The Relation Between Mindfulness and Fear of Negative Evaluation Over the Course of Cognitive Behavioral Therapy for Social Anxiety Disorder
This research was supported by a grant from the National Institutes of Mental Health, R42 MH 60506-02, awarded to the final author.
Please address correspondence to: Page L. Anderson, Georgia State University, P.O. Box 5010, Atlanta, GA 30302. E-mail: firstname.lastname@example.org
This study examined the relation between mindfulness and fear of negative evaluation over the course of nonmindfulness based cognitive-behavioral therapy (CBT) for social anxiety disorder (SAD). We expected that higher levels of mindfulness would be associated with a more positive response to treatment.
This study is a secondary report from a randomized controlled trial in which participants (N = 65) diagnosed with SAD were randomly assigned to receive 8 weeks of 1 of 2 manualized treatments (exposure group therapy, n = 33; or virtual reality exposure therapy, n = 32) either immediately or following an 8 week waiting period.

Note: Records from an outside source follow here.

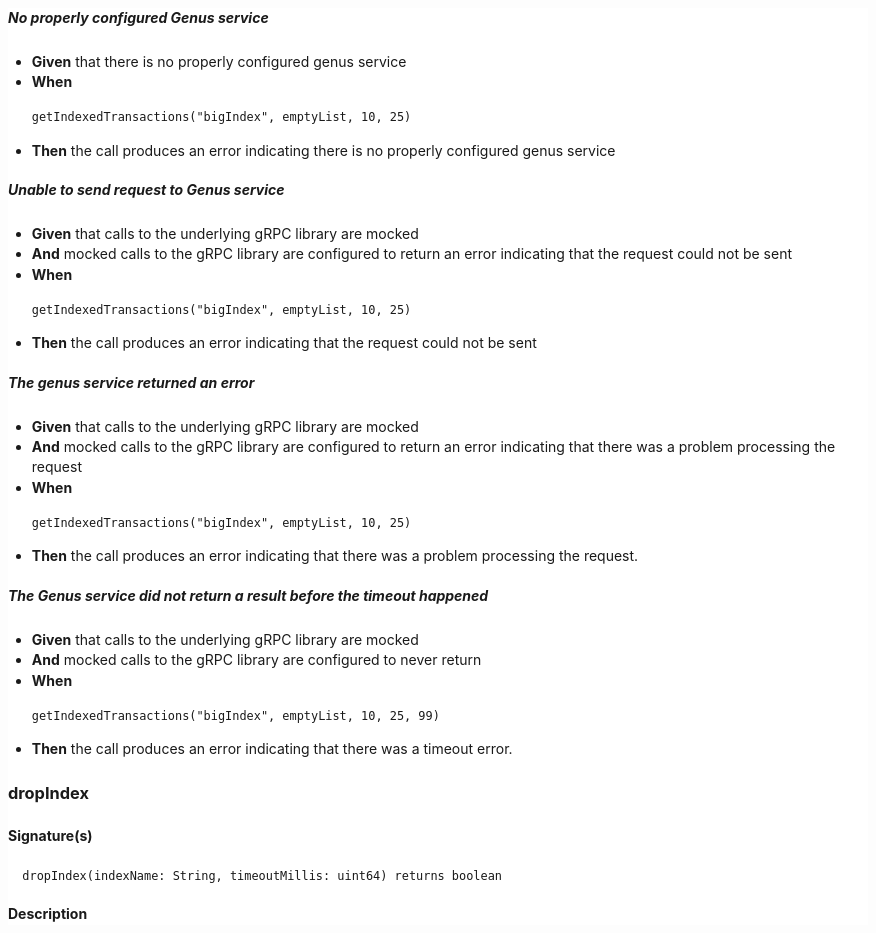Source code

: ##### No properly configured Genus service

* **Given** that there is no properly configured genus service
* **When**
    ```
    getIndexedTransactions("bigIndex", emptyList, 10, 25)
    ```
* **Then** the call produces an error indicating there is no properly configured genus service

##### Unable to send request to Genus service

* **Given** that calls to the underlying gRPC library are mocked
* **And** mocked calls to the gRPC library are configured to return an error indicating that the request could not be
  sent
* **When**
    ```
    getIndexedTransactions("bigIndex", emptyList, 10, 25)
    ```
* **Then** the call produces an error indicating that the request could not be sent

##### The genus service returned an error

* **Given** that calls to the underlying gRPC library are mocked
* **And** mocked calls to the gRPC library are configured to return an error indicating that there was a problem
  processing the request
* **When**
    ```
    getIndexedTransactions("bigIndex", emptyList, 10, 25)
    ```
* **Then** the call produces an error indicating that there was a problem processing the request.

##### The Genus service did not return a result before the timeout happened

* **Given** that calls to the underlying gRPC library are mocked
* **And** mocked calls to the gRPC library are configured to never return
* **When**
    ```
    getIndexedTransactions("bigIndex", emptyList, 10, 25, 99)
    ```
* **Then** the call produces an error indicating that there was a timeout error.

### dropIndex

#### Signature(s)

```
  dropIndex(indexName: String, timeoutMillis: uint64) returns boolean
```

#### Description
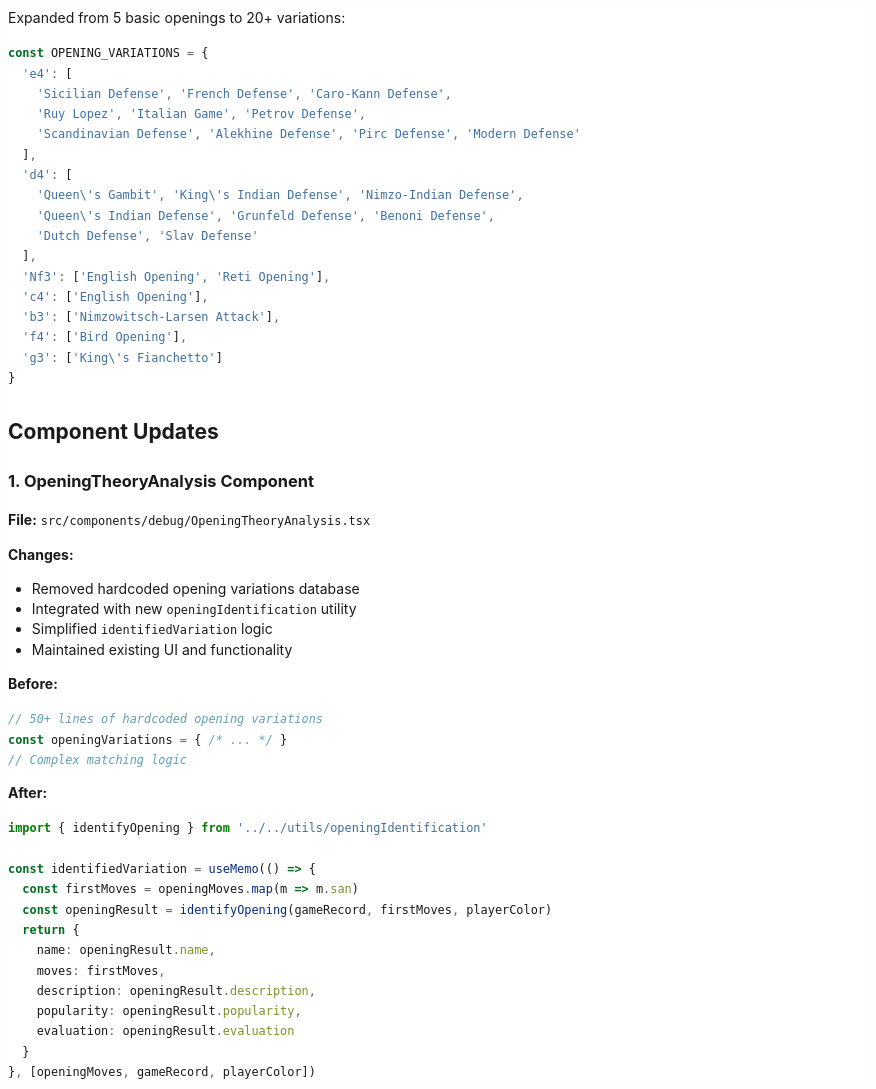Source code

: Expanded from 5 basic openings to 20+ variations:

```typescript
const OPENING_VARIATIONS = {
  'e4': [
    'Sicilian Defense', 'French Defense', 'Caro-Kann Defense',
    'Ruy Lopez', 'Italian Game', 'Petrov Defense',
    'Scandinavian Defense', 'Alekhine Defense', 'Pirc Defense', 'Modern Defense'
  ],
  'd4': [
    'Queen\'s Gambit', 'King\'s Indian Defense', 'Nimzo-Indian Defense',
    'Queen\'s Indian Defense', 'Grunfeld Defense', 'Benoni Defense',
    'Dutch Defense', 'Slav Defense'
  ],
  'Nf3': ['English Opening', 'Reti Opening'],
  'c4': ['English Opening'],
  'b3': ['Nimzowitsch-Larsen Attack'],
  'f4': ['Bird Opening'],
  'g3': ['King\'s Fianchetto']
}
```

## Component Updates

### 1. OpeningTheoryAnalysis Component

**File:** `src/components/debug/OpeningTheoryAnalysis.tsx`

**Changes:**
- Removed hardcoded opening variations database
- Integrated with new `openingIdentification` utility
- Simplified `identifiedVariation` logic
- Maintained existing UI and functionality

**Before:**
```typescript
// 50+ lines of hardcoded opening variations
const openingVariations = { /* ... */ }
// Complex matching logic
```

**After:**
```typescript
import { identifyOpening } from '../../utils/openingIdentification'

const identifiedVariation = useMemo(() => {
  const firstMoves = openingMoves.map(m => m.san)
  const openingResult = identifyOpening(gameRecord, firstMoves, playerColor)
  return {
    name: openingResult.name,
    moves: firstMoves,
    description: openingResult.description,
    popularity: openingResult.popularity,
    evaluation: openingResult.evaluation
  }
}, [openingMoves, gameRecord, playerColor])
```

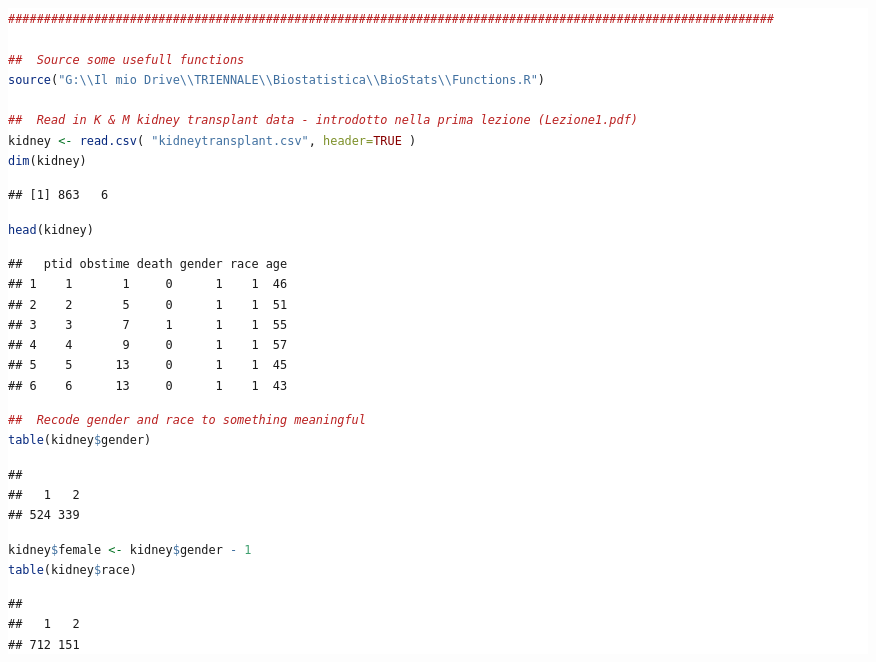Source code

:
 ``` r
###########################################################################################################

##  Source some usefull functions
source("G:\\Il mio Drive\\TRIENNALE\\Biostatistica\\BioStats\\Functions.R")

##  Read in K & M kidney transplant data - introdotto nella prima lezione (Lezione1.pdf)
kidney <- read.csv( "kidneytransplant.csv", header=TRUE )
dim(kidney)
```

    ## [1] 863   6

``` r
head(kidney)
```

    ##   ptid obstime death gender race age
    ## 1    1       1     0      1    1  46
    ## 2    2       5     0      1    1  51
    ## 3    3       7     1      1    1  55
    ## 4    4       9     0      1    1  57
    ## 5    5      13     0      1    1  45
    ## 6    6      13     0      1    1  43

``` r
##  Recode gender and race to something meaningful
table(kidney$gender)
```

    ## 
    ##   1   2 
    ## 524 339

``` r
kidney$female <- kidney$gender - 1
table(kidney$race)
```

    ## 
    ##   1   2 
    ## 712 151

Fear of negative evaluation decreased following treatment and was negatively related to mindfulness throughout treatment and follow-up. Mindfulness did not moderate treatment outcome.
These findings indicate that while mindfulness is related to fear, it is not a moderator of symptom reduction in nonmindfulness-based treatment. Implications for treatment and future research are discussed.